Point de Bach ni de Purcell, mais un morceau orchestré par...

Percy Faith,

et interprété par son orchestre, sous sa direction.

Percy Faith, 7 avril 1908 – 9 février 1976


Je vous le dis tout bas, en toute confidence.
Ne m'en tenez pas rigueur, mais j'éprouve un plaisir certain
mais difficilement avouable
à écouter du Percy Faith,
surtout sur la terrasse du jardin, durant les douces soirées d'été,
alanguiun cocktail à la main...

Aaaah.

le bar à cocktails du jardin, affectueusement dénommé
Ye Olde Badger Sett, « Le terrier du vieux blaireau ».
Allez savoir pourquoi ?


Mr Badger,
dans
The Wind in the Willows,
 
Kenneth Grahame, 1908


Percy Faith, compositeur canadien, est mondialement connu,
si ce n'est que pratiquement personne ne connait son nom...
Mais si vous avez jamais pris un ascenseur dans votre vie, ou parcouru les rayons d'un supermarché, alors forcément, vous le connaissez.
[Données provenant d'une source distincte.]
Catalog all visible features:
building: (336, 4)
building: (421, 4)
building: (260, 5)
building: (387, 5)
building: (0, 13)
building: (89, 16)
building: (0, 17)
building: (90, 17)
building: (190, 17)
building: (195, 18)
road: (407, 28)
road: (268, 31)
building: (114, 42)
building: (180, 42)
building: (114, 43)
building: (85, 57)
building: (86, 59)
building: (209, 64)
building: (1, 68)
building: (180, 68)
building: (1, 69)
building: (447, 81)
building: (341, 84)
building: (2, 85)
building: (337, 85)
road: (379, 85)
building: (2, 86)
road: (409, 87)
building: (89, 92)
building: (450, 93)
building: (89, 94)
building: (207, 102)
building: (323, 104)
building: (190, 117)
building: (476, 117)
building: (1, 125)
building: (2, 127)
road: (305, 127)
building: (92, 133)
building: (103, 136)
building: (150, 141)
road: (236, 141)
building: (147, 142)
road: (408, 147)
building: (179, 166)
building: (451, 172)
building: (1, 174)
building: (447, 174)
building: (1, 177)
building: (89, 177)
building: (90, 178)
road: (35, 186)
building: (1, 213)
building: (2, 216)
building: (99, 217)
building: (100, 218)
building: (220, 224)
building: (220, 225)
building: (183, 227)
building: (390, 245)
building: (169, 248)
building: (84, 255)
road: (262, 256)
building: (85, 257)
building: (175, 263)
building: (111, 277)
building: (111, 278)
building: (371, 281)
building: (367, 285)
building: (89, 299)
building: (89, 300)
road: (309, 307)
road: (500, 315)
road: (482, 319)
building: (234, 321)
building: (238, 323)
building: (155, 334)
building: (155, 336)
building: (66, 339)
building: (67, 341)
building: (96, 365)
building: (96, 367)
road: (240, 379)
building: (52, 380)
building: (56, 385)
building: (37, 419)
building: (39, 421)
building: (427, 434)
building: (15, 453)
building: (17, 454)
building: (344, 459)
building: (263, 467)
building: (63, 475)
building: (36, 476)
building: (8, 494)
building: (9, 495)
Le morceau que je vous propose d'écouter n'est pas de lui, mais de Max Steiner, qui le composa pour cette romance dramatique qu'est A Summer Place (« Ils n'ont que vingt ans »), film que Delmer Daves réalisa en 1959 d'après le roman du même nom de Sloan Wilson, et que tout le monde a oublié.

Et Percy Faith a repris le morceau, et en a fait un tube mondial !


Et puis, d'abord, c'est de votre faute.
Vous n'aviez qu'à pas me parler de Tijuana.
Car oui, Percy Faith a composé Tijuana Tourista,
au nom amèrement évocateur en français,
mais qui flatte joliment l'oreille du public américain.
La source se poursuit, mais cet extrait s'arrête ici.